**Tasks for this exercise:**
A. In the Mandarin description, what does the bundle simulation warning say might change between simulation and inclusion?
B. Extend the Mandarin description, picking up right after its final sentence.

**Text provided:**
▶

A Geth for optimized so that

  1. New txs + new blocks hit your bots in microseconds, not milliseconds+JSON.

  2. Bots can read/write “intent” (orders, bundles, replacement txs) via shared memory / low-overhead IPC instead of JSON-RPC.

  3. You control transaction ordering inside blocks you build or simulate.

Mandarin

Mandarin is a performance-optimized fork of Go Ethereum designed for low-latency trading operations and MEV workflows. Built on Geth's solid foundation, Mandarin adds specialized features for co-located trading engines while maintaining full compatibility with the Ethereum protocol.

Caution

EXPERIMENTAL SOFTWARE - USE AT YOUR OWN RISK

This software is highly experimental and contains sharp edges that can lead to loss of funds or incorrect trading decisions.

Warning

Critical Risks:

  • Hot State Cache Risk: The sub-microsecond state cache bypasses normal state access patterns and operates on cached data that may become stale during chain reorganizations. While shadow mode validation is implemented, cache bugs could result in trading on incorrect state data, leading to failed transactions or unprofitable trades.

  • Cache Invalidation: The hot cache makes aggressive assumptions about state consistency. During reorgs or if decoders contain bugs, you may read stale or incorrect contract state. Always validate critical state reads through canonical paths before executing high-value transactions.

  • Bundle Simulation: Bundle simulation results are not guaranteed to match actual execution if network conditions, gas prices, or other transactions change between simulation and inclusion. Do not rely solely on simulation for financial decisions.

  • Custom Ordering Strategies: Incorrect ordering strategy implementations can cause block building failures, consensus violations, or MEV extraction issues. Test thoroughly on testnets before production use.

  • Production Use: This fork is intended for sophisticated operators who understand the Ethereum protocol deeply. Do not run this on mainnet with significant funds or as a public RPC endpoint without extensive testing and monitoring.

◀

**Stored data:**
▶

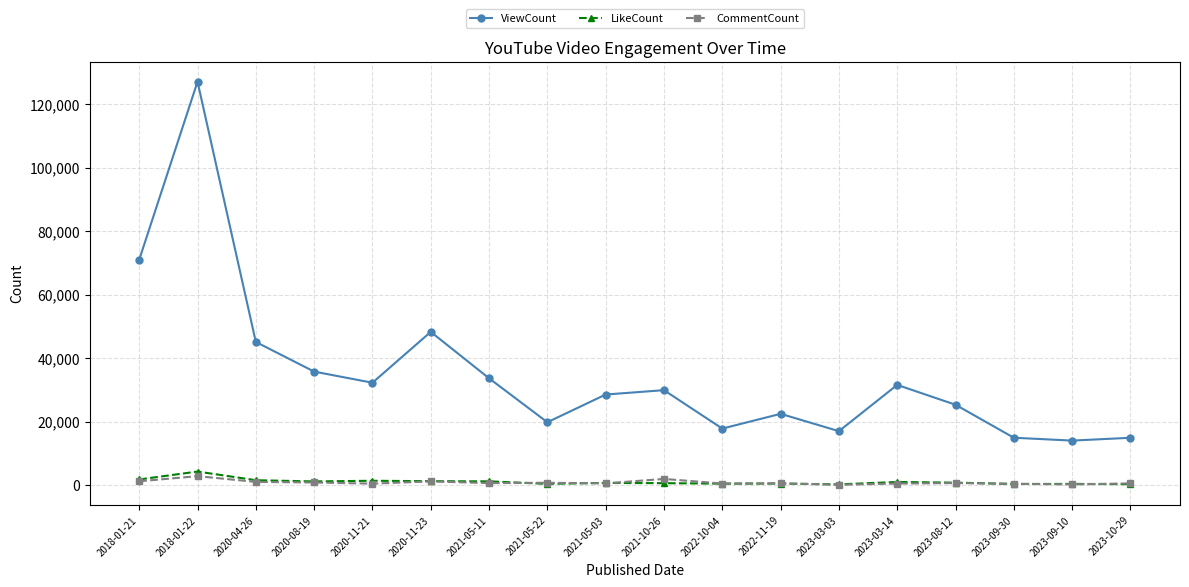

What is the difference between the highest and lowest values at 2023-03-03?

16886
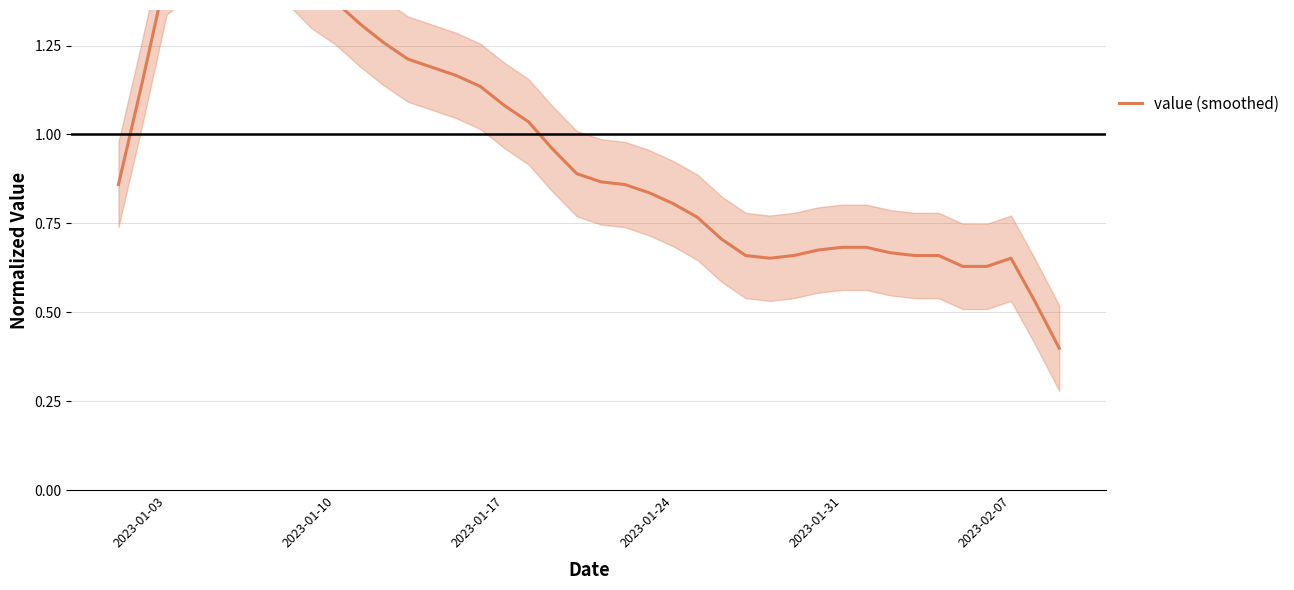

What is the difference between the maximum and minimum values?

1.1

◀

**Results by task:**
A. Network conditions, gas prices, or other transactions.

B.
  • No Warranty: This software is provided "as is" without warranty of any kind. The authors are not responsible for any financial losses incurred.

Tip

Recommended Approach: Test all features on Sepolia or Holesky testnets first. Use shadow mode for hot cache validation. Monitor logs carefully. Start with small amounts.

Key Enhancements

Bundle Support: Submit and simulate transaction bundles with microsecond-scale latency. Bundles support timestamp constraints, revertible transactions, and profit simulation.

Custom Transaction Ordering: Pluggable ordering strategies allow sophisticated block building beyond simple gas price sorting.

Low-Latency APIs: Binary gRPC endpoints alongside traditional JSON-RPC for 10x faster operations including batch storage reads and bundle simulation. gRPC is disabled by default and requires explicit flags (--grpc, --grpc.addr, --grpc.port) to enable.

Backward Compatible: All Geth features remain unchanged. Enhancements are opt-in and don't affect standard node operation.

For testnet deployment instructions, see SEPOLIA_TESTNET.md. For hot state cache configuration examples, see core/state/hotcache/example_configs/.


Go Ethereum

Golang execution layer implementation of the Ethereum protocol.

API Reference Go Report Card Travis Discord Twitter

Automated builds are available for stable releases and the unstable master branch. Binary archives are published at https://geth.ethereum.org/downloads/.

Building the source

For prerequisites and detailed build instructions please read the Installation Instructions.

Building geth requires both a Go (version 1.23 or later) and a C compiler. You can install them using your favourite package manager. Once the dependencies are installed, run

make geth

or, to build the full suite of utilities:

make all

Executables

The go-ethereum project comes with several wrappers/executables found in the cmd directory.

Command Description
geth Our main Ethereum CLI client. It is the entry point into the Ethereum network (main-, test- or private net), capable of running as a full node (default), archive node (retaining all historical state) or a light node (retrieving data live). It can be used by other processes as a gateway into the Ethereum network via JSON RPC endpoints exposed on top of HTTP, WebSocket and/or IPC transports. geth --help and the CLI page for command line options.
clef Stand-alone signing tool, which can be used as a backend signer for geth.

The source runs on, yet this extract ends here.